Thursday 23rd June this year will be a historic day: after years of heated debate, the British electorate will cast their vote for the second and presumably final time and decide whether Great Britain will remain within the European Union, or make the bold decision to leave and stand on its own two feet outside it. Either way, the importance of this day cannot be overstated since it has implications both in the short term, and for generations to come.
Personally, I am still undecided but am leaning towards ‘in’ – but I understand the arguments put forward by those who are steadfast in wanting us out. As former US Sectary of Defence Donald Rumsfeld once pointed out, there are “known unknowns. That is to say, there are things that we now know we don't know.” This describes a ‘Brexit’ most eloquently in my opinion, and it is why I am erring on the side of caution and most likely will vote to remain ‘in’.
Whatever the outcome, the case made by those that want us to leave are valid ones: We are the fifth-largest economy in the world and punch above our weight on the global stage. A proud trading nation, ‘Brand Britain’ is synonymous with quality, innovation and sometimes style. But there are some things that we are not very good at. And given that the UK's goods trade gap with the rest of the world stands at a record high of £125bn in 2015, it would appear that exporting is one of them.
I apportion part of the blame on language. While English has become the de facto world’s standard when communicating in business, this lends itself to a certain complacency which is all too plain to see when visiting the websites of the majority of UK companies: stubbornly sticking to an ‘English only’ sales policy when reaching out to new customers, partners and distributors located outside the (still) United Kingdom.
Even worse, some of them seem to think that simply adding a Google translate widget to their homepage will suffice for their international outreach efforts. However, this often does more harm than good. Google excels at a lot of things, but translation is not one of them. Said translations will be riddled with grammatical inconstancies, and any visitor from overseas that takes the trouble to click through to the automated translated version will see that the company has not made any meaningful effort to reach out to them in their mother tongue.
As the name suggests, the World Wide Web - which was invented by a Brit - is a truly global medium. To this end, all UK companies that export – or want to – can and should be leveraging this universal reach using localized websites. This means adapting an existing website to local language and culture in the target market: adapting it to the linguistic and cultural context. This involves much more than the simple translation of text. The modification process must reflect specific language and cultural preferences in the content, images and overall design and requirements of the site – all while maintaining the integrity of the website, corporate identity and overall message.
Today all markets throughout the world are web-centric, sophisticated, diverse, mobile and increasingly competitive.
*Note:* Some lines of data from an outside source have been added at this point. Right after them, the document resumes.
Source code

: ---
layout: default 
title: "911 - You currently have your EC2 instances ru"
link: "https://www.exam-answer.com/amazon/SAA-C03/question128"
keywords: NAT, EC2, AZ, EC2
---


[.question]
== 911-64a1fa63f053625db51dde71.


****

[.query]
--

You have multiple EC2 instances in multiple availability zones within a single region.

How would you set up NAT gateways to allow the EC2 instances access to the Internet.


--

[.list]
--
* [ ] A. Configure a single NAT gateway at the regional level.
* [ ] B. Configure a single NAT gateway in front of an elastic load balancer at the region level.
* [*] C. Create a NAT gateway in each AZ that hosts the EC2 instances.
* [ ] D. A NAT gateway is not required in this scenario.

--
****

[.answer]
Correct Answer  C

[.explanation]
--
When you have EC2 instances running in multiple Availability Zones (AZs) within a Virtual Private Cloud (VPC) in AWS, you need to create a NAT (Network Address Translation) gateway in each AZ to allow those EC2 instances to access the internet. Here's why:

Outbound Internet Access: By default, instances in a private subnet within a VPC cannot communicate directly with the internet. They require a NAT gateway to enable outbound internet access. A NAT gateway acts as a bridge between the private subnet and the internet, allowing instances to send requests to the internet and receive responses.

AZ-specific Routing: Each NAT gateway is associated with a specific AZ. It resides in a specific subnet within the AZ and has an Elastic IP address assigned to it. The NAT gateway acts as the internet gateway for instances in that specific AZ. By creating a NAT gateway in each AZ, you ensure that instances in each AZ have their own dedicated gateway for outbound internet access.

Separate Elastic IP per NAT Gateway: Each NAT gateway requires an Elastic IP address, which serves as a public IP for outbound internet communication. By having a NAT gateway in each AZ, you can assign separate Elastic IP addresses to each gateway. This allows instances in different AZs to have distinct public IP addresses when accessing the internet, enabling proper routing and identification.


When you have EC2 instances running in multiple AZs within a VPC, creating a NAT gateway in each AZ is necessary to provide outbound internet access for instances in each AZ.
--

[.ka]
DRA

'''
Today, local websites are essential for UK companies to compete successfully internationally.
Whatever the outcome in June’s crucial referendum, those companies that take the time and effort to localize their website will be doing both themselves and the UK a favour by doing their bit in helping reduce that enormous trade deficit and narrow the gap between the amount we import and export. After all, it is called the World Wide Web for good reason.